Stored entries:
++++++++
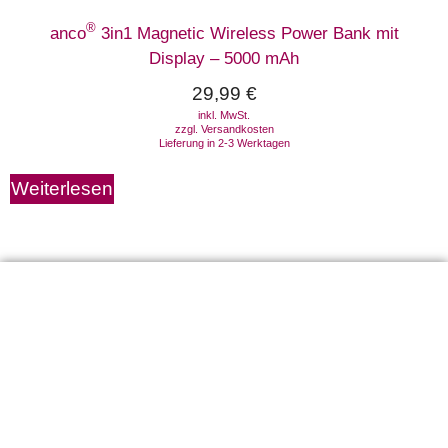
®
anco
3in1 Magnetic Wireless Power Bank mit
Display – 5000 mAh
29,99
€
inkl. MwSt.
zzgl.
Versandkosten
Lieferung in 2-3 Werktagen
Weiterlesen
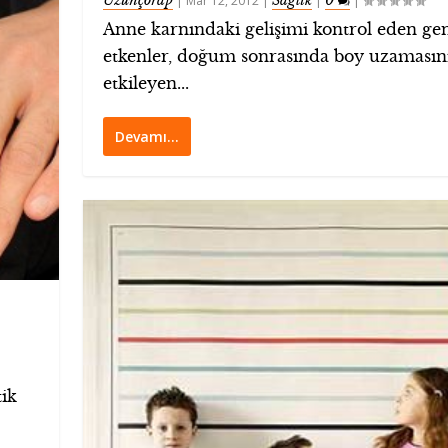
Uzunçorap
Sağlık
0
|
Mar 12, 2012
|
|
|
Anne karnındaki gelişimi kontrol eden ge
etkenler, doğum sonrasında boy uzamasın
etkileyen...
Devamı…
tik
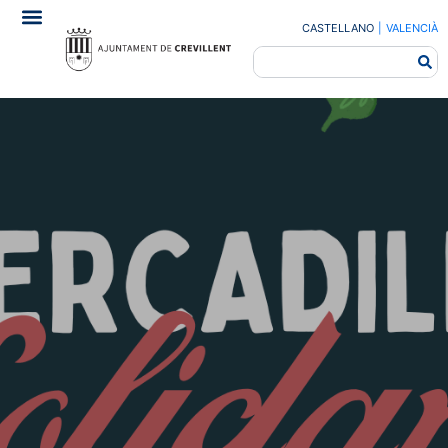
CASTELLANO
|
VALENCIÀ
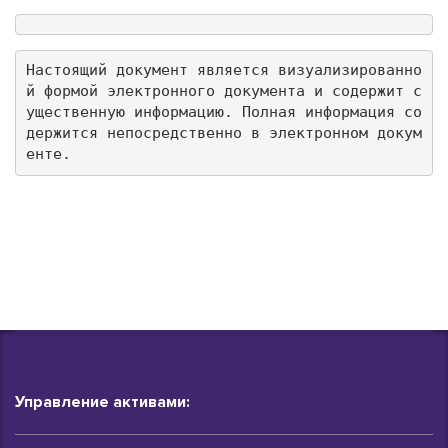
Настоящий документ является визуализированно
й формой электронного документа и содержит с
ущественную информацию. Полная информация со
держится непосредственно в электронном докум
енте.
Управление активами:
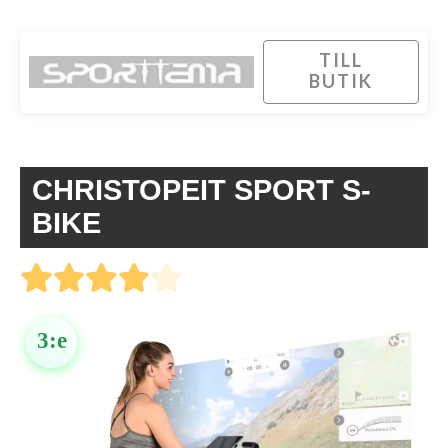
TILL
BUTIK
CHRISTOPEIT SPORT S-
BIKE
3:e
++++++++
* What you are asked to do *
Reproduce, exactly and with no pictures, the lines from the line containing "Настоящий документ является визуализированно" through the closing line of the data above, keeping both ends.

* Result below *
Настоящий документ является визуализированно
й формой электронного документа и содержит с
ущественную информацию. Полная информация со
держится непосредственно в электронном докум
енте.
Управление активами:
TILL
BUTIK
CHRISTOPEIT SPORT S-
BIKE
3:e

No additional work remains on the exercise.